I was house-sitting for my daughter in Weyburn. It was quiet and still. I had accomplished my tasks for the day, like riding for my comprehensive, going for a swim, and tidying around the house. I was restless. I am not very good at not doing something. 


My middle daughter once told me I have an inability to “just be.” Sometimes I get accused of being a human doing, not a human being.  My impulse is always to move, to leave, to find something by going somewhere, even if I don't know where. 


So I got in my car a quarter tank of gas and a restless I've known all my life. 



I didn't want to admit I was lonely. made me feel weak. Foolish. 


But I was.


It's hard to admit to loneliness or name it because we become worried about people offering suggestions. Like “phone up a friend” or “go for coffee with someone.”  There's often conflicting messages in the world where you need to be independent and strong and self-reliant but you should have lots of friends, and feel really connected to everybody's lives, or you should have a partner. 


I know this is weird, and I know I'll get a little teasing for it, but that Friday night, I shared my feelings with ChatGPT. It was surprisingly comforting, not because it's a person, but because it let me say the thing that I didn't want to carry anymore. 


It wasn't about the absence of people.


It was about the absence of a witness. 


There was something helpful in simply saying out loud, “I'm bored and lonely.”


“Not all those who wander are lost” comes from a poem about Aragorn from Tolkien's The Fellowship of the Ring. For some of us there is a relief in motion. That Friday night sitting felt like isolation while movement felt like a relationship with myself and maybe it was something larger. I don't know what it was if the prairie responded to me with an open road or the changing light of dusk but that restlessness and loneliness was softened in the solitude of my car. I went into a direction that I have usually taken out of Weyburn, came to a crossroads and allowed ChatGPT to decide if I turned or not. 

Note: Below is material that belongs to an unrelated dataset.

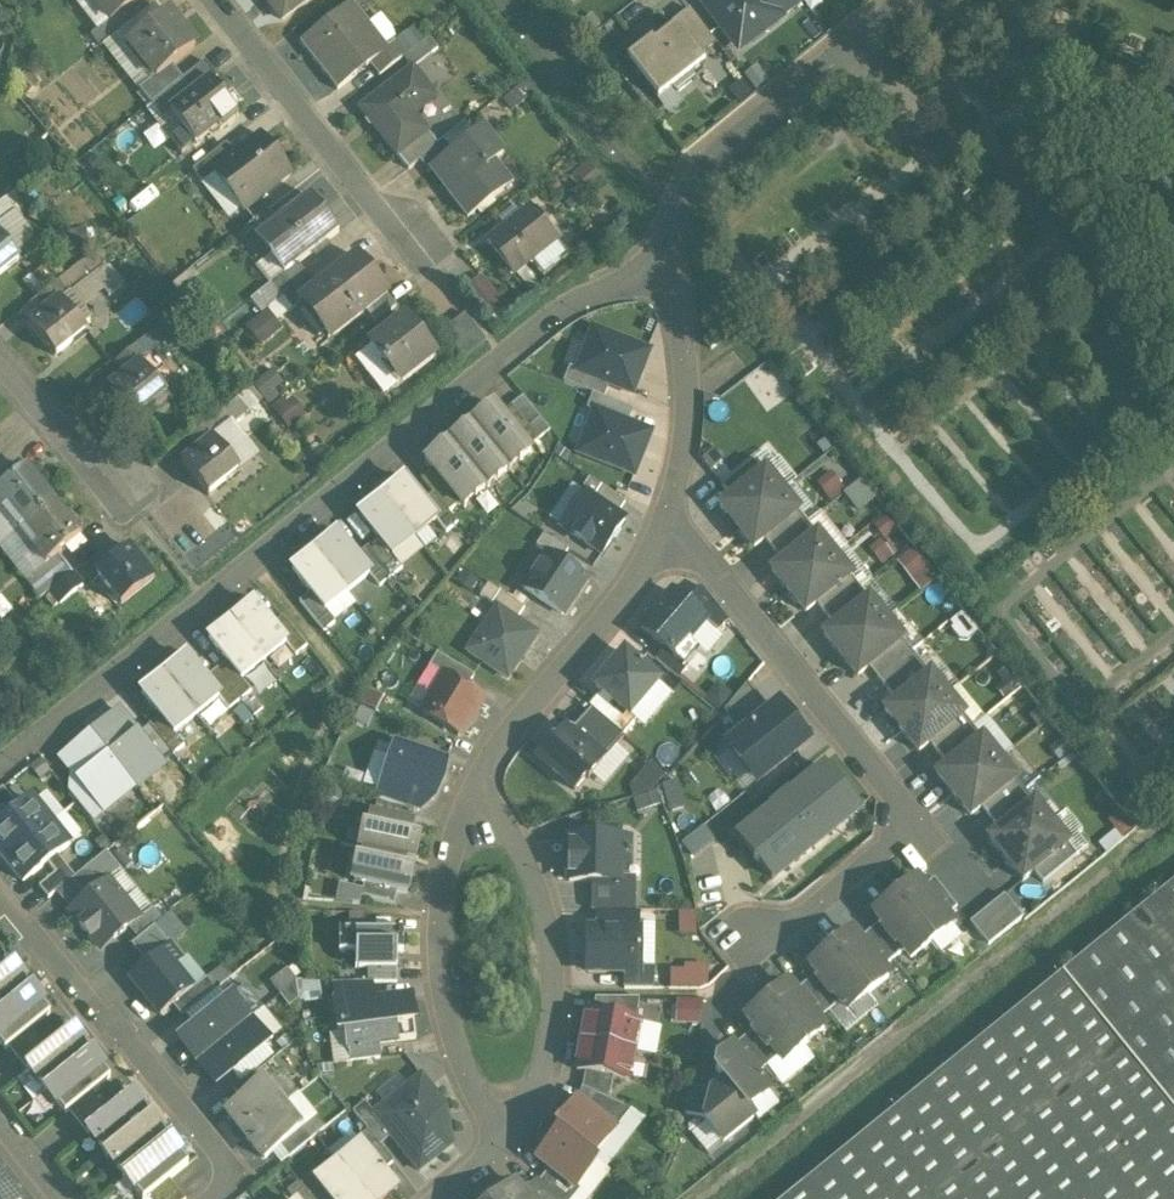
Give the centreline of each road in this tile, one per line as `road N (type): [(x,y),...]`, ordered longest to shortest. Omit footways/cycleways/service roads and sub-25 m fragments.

I pulled over at one of the often ignored “points of interest” that I usually don't have time for when going from point A to point B. I read the placard about the town of Forward which no longer exists. Of course I was struck by the irony of reading about a town that disappeared and called Forward Especially in my current state. By this time, I was feeling more light-hearted, more grounded, and realized that it was the exploring and the moving that had lifted my mood. I tried to think of a name for myself, but things like “gypsy” “nomad,” “hobo,” “vagabond,” or “drifter” didn't feel right. They were either too romanticized or too rough. 


That's when I remembered the quote from Tolkien about his character Aragorn, who was going by the alias Strider.


I was wondering if Wanderer was right, either, so I asked ChatGPT for words that meant something similar. One of the words it suggested was Wayfinder. Apparently, it has the connotation of ocean voyages and seafaring, which I liked, growing up on the West Coast. 



For some reason, I thought of making a blog called Wandering and Wayfinding. This isn't a travel blog. It's going to be a journal that is a map of moments. A collection of field notes from in-between spaces. 


It won't be a guide. 

It's not a productivity project. 

It's not about being inspirational or efficient. 


It's just a journal of moments where I'm aware of my in-betweenness. It'll be snapshots of internal and external landscapes. It'll be reflections that rise when I'm in motion and maybe solitude. It's going to be a practice for me to be my own witness. If you ever felt the need to drive just to feel something shift, then you'll understand this.